13. Geistiges Eigentum
1. Unter allen Bedingungen behält sich der Verkäufer alle geistigen Eigentumsrechte an allen vom Verkäufer erstellten Zeichnungen, Konzepten, Entwürfen, Modellen, Werkzeugen und derartigen Dingen vor. Diese Rechte bleiben unveräußerliches Eigentum
des Verkäufers, auch wenn hierfür Kosten in Rechnung gestellt werden. Der Käufer/Auftraggeber darf diese ausschließlich für den vereinbarten Zweck nutzen und diese müssen auf erstmaliges Ersuchen des Verkäufers zurückgegeben werden. Der Käufer/Auftraggeber darf diese ohne Zustimmung des Verkäufers weder kopieren noch Dritten zur Verfügung stellen oder zeigen.
2. Für die Werbung mit unseren Produkten in Zeitschriften, Tages- und Wochenblättern, Messen oder an kommerziellen Orten/zu kommerziellen Zwecken ist die schriftliche Genehmigung des Verkäufers erforderlich, anderenfalls wird ein pauschaler Schadenersatz in Höhe von 5.000.000 Euro gefordert, unberührt des Rechts des Verkäufers den tatsächlich erlittenen Schaden nachzuweisen und eine Entschädigung zu fordern.
 

14. Vertretungsbefugnis – Ungültigkeit – Anwendbares Recht – Streitbeilegung
1. Die Vermittler, Makler und Personalmitglieder des Verkäufers sind nicht zur Vertretung der Gesellschaft berechtigt.
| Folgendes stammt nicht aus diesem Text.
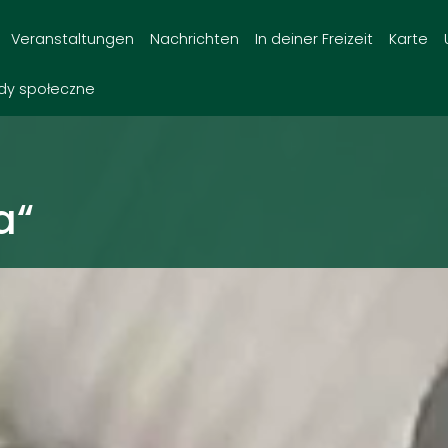
Veranstaltungen
Nachrichten
In deiner Freizeit
Karte
dy społeczne
a“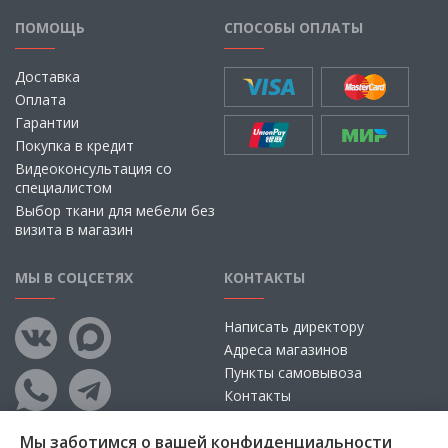
ПОМОЩЬ
СПОСОБЫ ОПЛАТЫ
Доставка
Оплата
Гарантии
Покупка в кредит
Видеоконсультация со
специалистом
Выбор ткани для мебели без
визита в магазин
МЫ В СОЦСЕТЯХ
КОНТАКТЫ
Написать директору
Адреса магазинов
Пункты самовывоза
Контакты
Мы заботимся о вашей конфиденциальности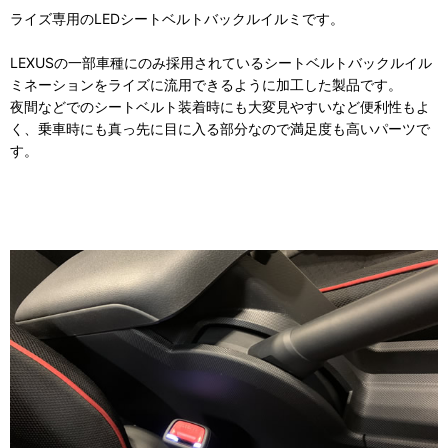
ライズ専用のLEDシートベルトバックルイルミです。
LEXUSの一部車種にのみ採用されているシートベルトバックルイル
ミネーションをライズに流用できるように加工した製品です。
夜間などでのシートベルト装着時にも大変見やすいなど便利性もよ
く、乗車時にも真っ先に目に入る部分なので満足度も高いパーツで
す。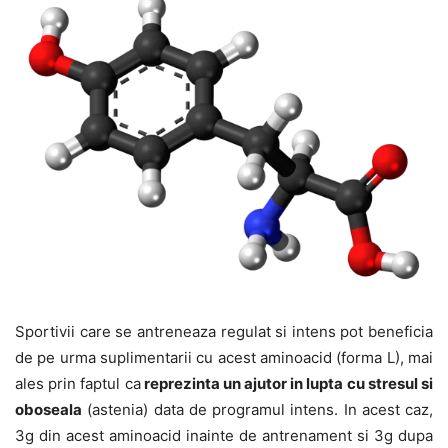
Sportivii care se antreneaza regulat si intens pot beneficia
de pe urma suplimentarii cu acest aminoacid (forma L), mai
ales prin faptul ca
reprezinta un ajutor in lupta cu stresul si
oboseala
(astenia) data de programul intens. In acest caz,
3g din acest aminoacid inainte de antrenament si 3g dupa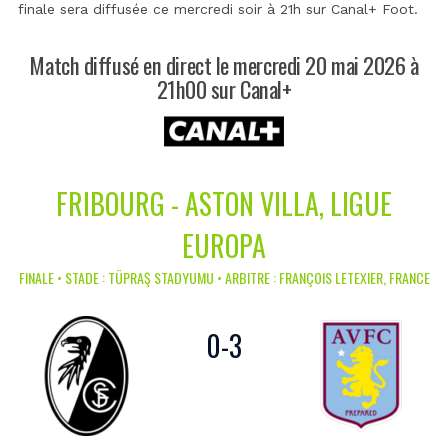
finale sera diffusée ce mercredi soir à 21h sur Canal+ Foot.
Match diffusé en direct le mercredi 20 mai 2026 à
21h00 sur Canal+
FRIBOURG - ASTON VILLA, LIGUE
EUROPA
FINALE • STADE : TÜPRAŞ STADYUMU • ARBITRE : FRANÇOIS LETEXIER, FRANCE
0
-
3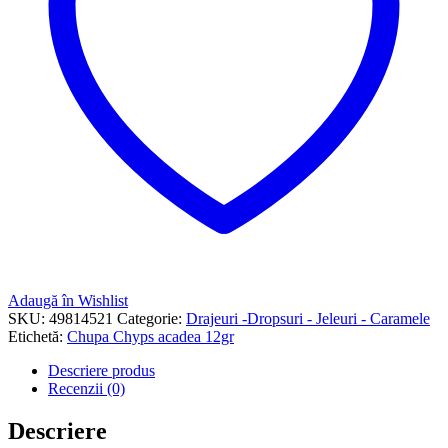
Adaugă în Wishlist
SKU:
49814521
Categorie:
Drajeuri -Dropsuri - Jeleuri - Caramele
Etichetă:
Chupa Chyps acadea 12gr
Descriere produs
Recenzii (0)
Descriere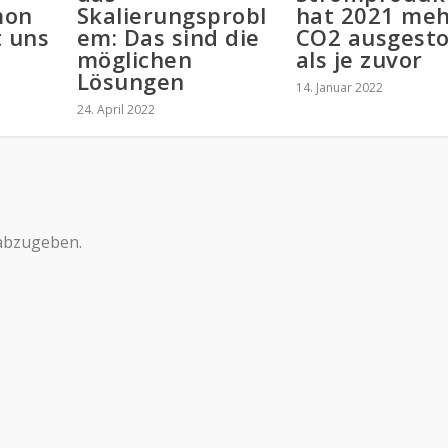
mon
Skalierungsprobl
hat 2021 me
t uns
em: Das sind die
CO2 ausgest
möglichen
als je zuvor
Lösungen
14. Januar 2022
24. April 2022
abzugeben.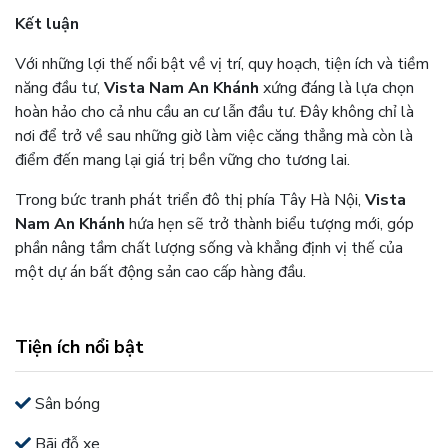
Kết luận
Với những lợi thế nổi bật về vị trí, quy hoạch, tiện ích và tiềm
năng đầu tư,
Vista Nam An Khánh
xứng đáng là lựa chọn
hoàn hảo cho cả nhu cầu an cư lẫn đầu tư. Đây không chỉ là
nơi để trở về sau những giờ làm việc căng thẳng mà còn là
điểm đến mang lại giá trị bền vững cho tương lai.
Trong bức tranh phát triển đô thị phía Tây Hà Nội,
Vista
Nam An Khánh
hứa hẹn sẽ trở thành biểu tượng mới, góp
phần nâng tầm chất lượng sống và khẳng định vị thế của
một dự án bất động sản cao cấp hàng đầu.
Tiện ích nổi bật
Sân bóng
Bãi đỗ xe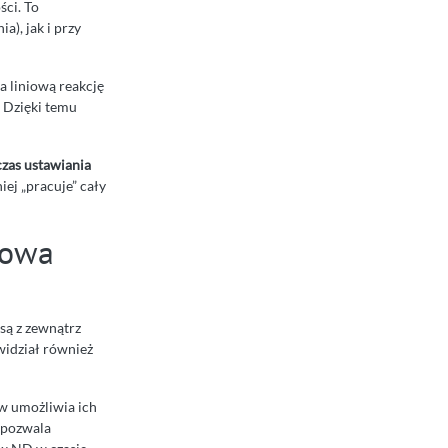
ści. To
), jak i przy
 liniową reakcję
. Dzięki temu
czas ustawiania
ej „pracuje” cały
lowa
są z zewnątrz
widział również
yw umożliwia ich
 pozwala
2. Die Makler und Vertreter des Verkäufers sind nicht berechtigt, Rechnungen einzufordern, es sei denn diese verfügen über die ausdrückliche Zustimmung des Verkäufers. Die Zahlung an diese Personen entbindet den Käufer/Auftraggeber nicht von der Zahlung. Versprechungen oder Zusagen durch Makler oder Vertreter sind für den Verkäufer nicht bindend, es sei denn diese werden vom Verkäufer bestätigt. Rechnungszahlungen erfolgen ausschließlich an das auf den Rechnungen angegebene Konto.
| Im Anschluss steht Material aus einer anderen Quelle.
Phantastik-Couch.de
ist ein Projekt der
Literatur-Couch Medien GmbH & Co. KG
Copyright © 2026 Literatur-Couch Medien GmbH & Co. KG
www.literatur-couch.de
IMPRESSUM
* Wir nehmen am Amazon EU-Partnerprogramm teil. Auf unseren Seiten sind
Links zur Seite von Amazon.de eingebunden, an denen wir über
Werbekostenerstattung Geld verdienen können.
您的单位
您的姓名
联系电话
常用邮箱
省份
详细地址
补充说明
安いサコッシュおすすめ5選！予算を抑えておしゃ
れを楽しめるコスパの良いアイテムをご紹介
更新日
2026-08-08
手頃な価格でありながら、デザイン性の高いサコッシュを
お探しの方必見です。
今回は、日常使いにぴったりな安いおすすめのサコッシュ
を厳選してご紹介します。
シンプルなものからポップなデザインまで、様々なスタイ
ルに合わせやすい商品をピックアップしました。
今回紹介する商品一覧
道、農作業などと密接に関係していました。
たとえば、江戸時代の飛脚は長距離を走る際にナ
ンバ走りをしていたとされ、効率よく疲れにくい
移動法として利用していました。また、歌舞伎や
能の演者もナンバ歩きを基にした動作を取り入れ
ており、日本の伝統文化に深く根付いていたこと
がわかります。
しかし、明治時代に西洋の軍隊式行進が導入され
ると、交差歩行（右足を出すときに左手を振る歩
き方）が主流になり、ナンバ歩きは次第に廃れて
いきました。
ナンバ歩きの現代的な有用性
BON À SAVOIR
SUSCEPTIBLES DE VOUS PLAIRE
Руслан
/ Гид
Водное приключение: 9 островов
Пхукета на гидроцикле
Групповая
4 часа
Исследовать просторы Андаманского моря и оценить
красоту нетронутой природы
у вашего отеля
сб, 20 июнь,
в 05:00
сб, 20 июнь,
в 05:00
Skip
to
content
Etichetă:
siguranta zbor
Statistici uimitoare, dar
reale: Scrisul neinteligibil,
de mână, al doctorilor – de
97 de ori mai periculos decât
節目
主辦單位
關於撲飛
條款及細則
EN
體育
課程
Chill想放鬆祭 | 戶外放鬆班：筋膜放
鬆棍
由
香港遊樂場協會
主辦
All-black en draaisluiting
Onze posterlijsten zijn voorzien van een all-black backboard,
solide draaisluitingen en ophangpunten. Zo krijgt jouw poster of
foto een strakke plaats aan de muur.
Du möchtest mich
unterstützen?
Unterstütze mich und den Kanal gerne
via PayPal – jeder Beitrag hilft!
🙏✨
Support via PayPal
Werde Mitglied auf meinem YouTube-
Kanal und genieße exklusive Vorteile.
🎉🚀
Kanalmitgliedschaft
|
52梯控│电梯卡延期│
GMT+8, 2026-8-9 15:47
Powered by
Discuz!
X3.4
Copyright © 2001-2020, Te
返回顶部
3. Sollten eine oder mehrere Bestimmungen dieses Vertrags vollständig oder teilweise unwirksam oder undurchführbar sein, bleiben die restlichen Bestimmungen von dieser Nichtigkeit oder Undurchführbarkeit unberührt. Die Vertragsparteien vereinbaren, dass jede unwirksame oder undurchführbare Bestimmung durch eine andere Bestimmung ersetzt wird, deren Wirkung der wirtschaftlichen Zielsetzung am nächsten kommt, die die Vertragsparteien mit der unwirksamen bzw. undurchführbaren Bestimmung verfolgt haben.
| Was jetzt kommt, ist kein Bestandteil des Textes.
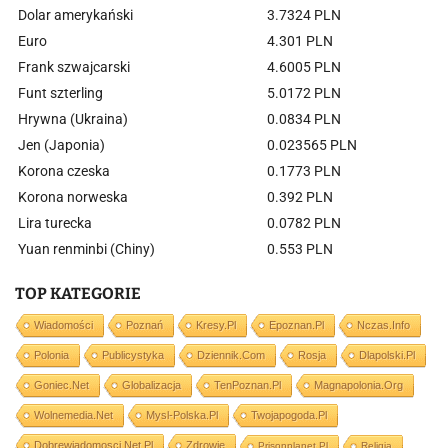
Dolar amerykański
3.7324 PLN
Euro
4.301 PLN
Frank szwajcarski
4.6005 PLN
Funt szterling
5.0172 PLN
Hrywna (Ukraina)
0.0834 PLN
Jen (Japonia)
0.023565 PLN
Korona czeska
0.1773 PLN
Korona norweska
0.392 PLN
Lira turecka
0.0782 PLN
Yuan renminbi (Chiny)
0.553 PLN
TOP KATEGORIE
Wiadomości
Poznań
Kresy.pl
Epoznan.pl
Nczas.info
Polonia
Publicystyka
Dziennik.com
Rosja
Dlapolski.pl
Goniec.net
Globalizacja
TenPoznan.pl
Magnapolonia.org
Wolnemedia.net
Mysl-Polska.pl
Twojapogoda.pl
Dobrewiadomosci.net.pl
Zdrowie
Prisonplanet.pl
Religia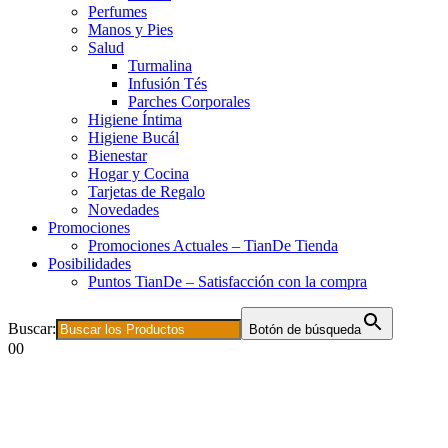
Perfumes
Manos y Pies
Salud
Turmalina
Infusión Tés
Parches Corporales
Higiene Íntima
Higiene Bucál
Bienestar
Hogar y Cocina
Tarjetas de Regalo
Novedades
Promociones
Promociones Actuales – TianDe Tienda
Posibilidades
Puntos TianDe – Satisfacción con la compra
Buscar:
Botón de búsqueda
0
0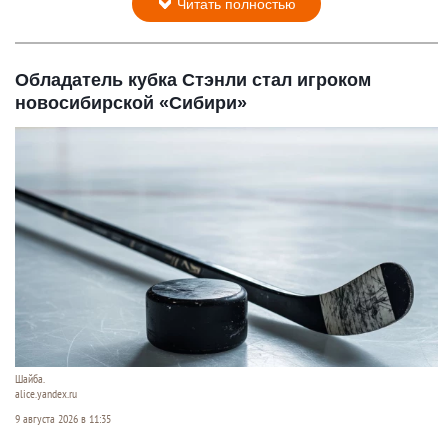
Читать полностью
Обладатель кубка Стэнли стал игроком
новосибирской «Сибири»
Шайба.
alice.yandex.ru
9 августа 2026 в 11:35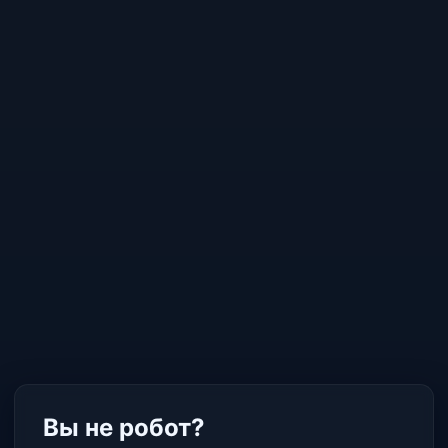
Вы не робот?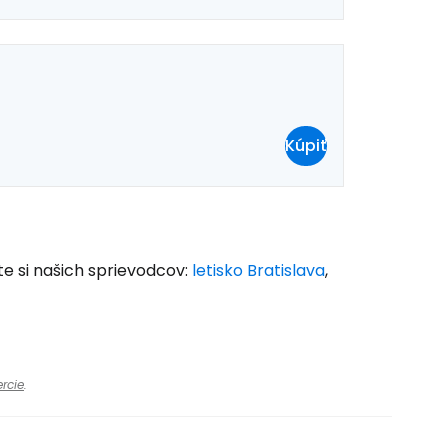
Kúpiť
te si našich sprievodcov:
letisko Bratislava
,
rcie
.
4. Das Rechtsverhältnis zwischen den Vertragsparteien unterliegt belgischem Recht.
5. Alle rechtlichen Auseinandersetzungen im Zusammenhang mit der Ausführung oder Auslegung des Vertragsverhältnisses zwischen den Vertragsparteien fallen unter die ausschließliche Zuständigkeit des Gerichtsbezirks Antwerpen.